Toxic Mom Leaves Daughter Drowning in Debt
When Mary was 17, her parents suggested that they apply for credit in her name to help her establish a credit history. They'd pay on the loans; she'd get credit for having credit and build up a credit score. Some 25 years later, what sounded like a good idea has turned into a nightmare, causing the 41-year-old woman to be denied loans and faced with the monumental job of paying off her parent's bad debts.
Mary, who asked that her real name not be used, serves as a cautionary tale for anyone who considers co-signing on a loan or allowing another person to use their data to get credit. You could be held responsible. And you have few ways to limit your liability.
"As a co-signor, you are agreeing to pay someone else's debt," said Nessa Feddis, an attorney with the American Bankers Association in Washington, D.C.. "You should not take that lightly."
Mary was too young to realize it when she agreed to the scheme, but she later learned that her parents had ruined their own credit, borrowing more than they could afford to repay. Getting credit with Mary's Social Security number allowed them to borrow enough to keep the game going, using her credit to make the minimum payments on their other debts. They kept the loans made in Mary's name current for a decade.
Mary thought everthing was fine until she asked her parents to pay off the loans so that she could buy a car. Mary explains that her parents' loans made her appear overextended because her earnings were not enough to pay on all of the debts appearing under her name.
Her request was innocent; her Mom's reaction was not. Instead of agreeing to pay off the debts, she stopped speaking to Mary and making even minimum payments on loans made in Mary's name. By the time Mary called for help, one account had gone to collection; another creditor had won a default judgement against Mary. Worse, Mary didn't even know about the bad debts because both the cards and the collection notices went to her parent's address.
"We see this a lot with parents co-signing so their kids can get loans," said Bruce McClary, spokesman for Clearpoint Financial. "What's unusual is when it's the parent who is defaulting on the child's loan."
While taking a moment to give silent thanks for not being born into Mary's family, contemplate the bigger issue. You may think it's fairly innocuous to co-sign for a $500 credit card for a college student, but if you do, you could end up in the same miserable boat as Mary. All communication between the credit card company and the borrower goes to the primary borrower, not the co-signor, banking experts say. If the borrower asks for more credit, the creditor could increase the borrowing limit, obligating you to far more than you originally bargained for, without ever telling you.
"As a co-signor, you are agreeing to pay off someone else's debts. You don't get bills. You don't get notified of changes in terms (such as boosted credit limits)," said the ABA's Feddis . "The borrower gets the account information. You are just obligated to pay the debt."

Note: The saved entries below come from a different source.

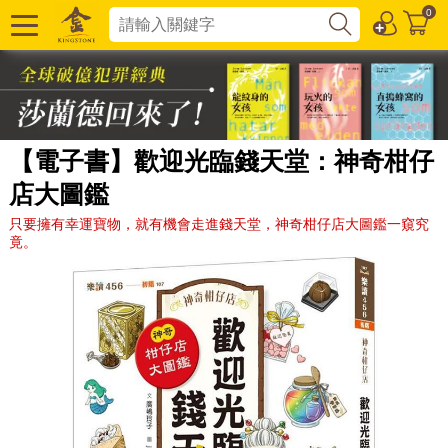
0
【電子書】歡迎光臨錢天堂：神奇柑仔
店大圖鑑
只要擁有幸運寶物，就有機會走進錢天堂，神奇柑仔店大圖鑑一窺究
竟。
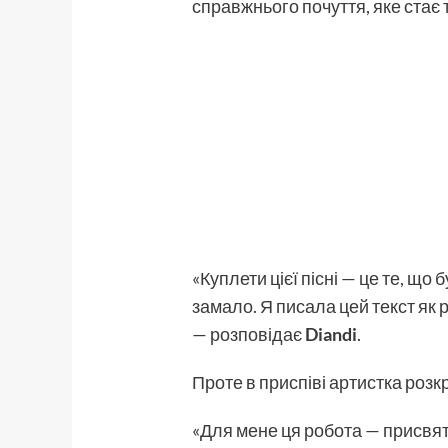
справжнього почуття, яке стає 
«Куплети цієї пісні — це те, що
замало. Я писала цей текст як 
— розповідає
Diandi
.
Проте в приспіві артистка розк
«Для мене ця робота — присвят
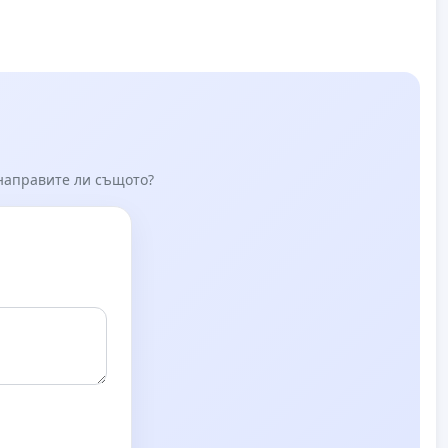
 направите ли същото?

You don't necessarily have the right to unilaterally cancel the card, added Bill Hardekopf, founder of LowCards.com. You've entered into an agreement with three parties--borrower, co-signor and lender. Generally speaking, all three must agree to a change in terms.
If you're being pressured to co-sign anyway, take precautions.
- Evaluate your borrower. Is he or she responsible with money? If not, don't co-sign. If this is your child going to college, you can authorize them to use your card. That still gives them access to credit and still obligates you to pay for their charges. But it also gives you notice if the charges are getting out of hand, and the ability to unilaterally cancel the card.
- If the borrower is responsible, you may decide to co-sign to help the borrower establish credit. But discuss your expectations about how this card will be used and what happens if the card is not used as you expect.
- Work out an exit plan with the borrower and lender, determining how long you expect to be obligated and what needs to happen to get you off the hook. Because credit cards are revolving debt, this obligation does not automatically expire. Set an expiration date and get all parties to agree to it in writing. But understand that you may be forced to pay off the existing card balance on exit.
- Demand online access to the account. That should allow you to monitor the account, so you'll know if the credit limits have changed and whether the card is being used as you intended. Make sure to pay attention, checking the account at least once a month to ensure that payments are current and your credit (and trust) is not being abused.
One creditor, who had won a $4,700 default judgement against Mary, recently agreed to take $1,500 in payment. She's still negotiating with the others. (She is at least arguably on the hook for the debts because she signed for the first credit cards and agreed to allow her parents' access to her credit information.) These reduced payments will help her repay the debts and get a fresh start, but her credit is in ruins now and will be for some time.
She has the option of appending a statement to her credit file, explaining the reason for bad debts. That may help her recover from the credit damage her parents caused somewhat sooner. But it will be a long and difficult journey.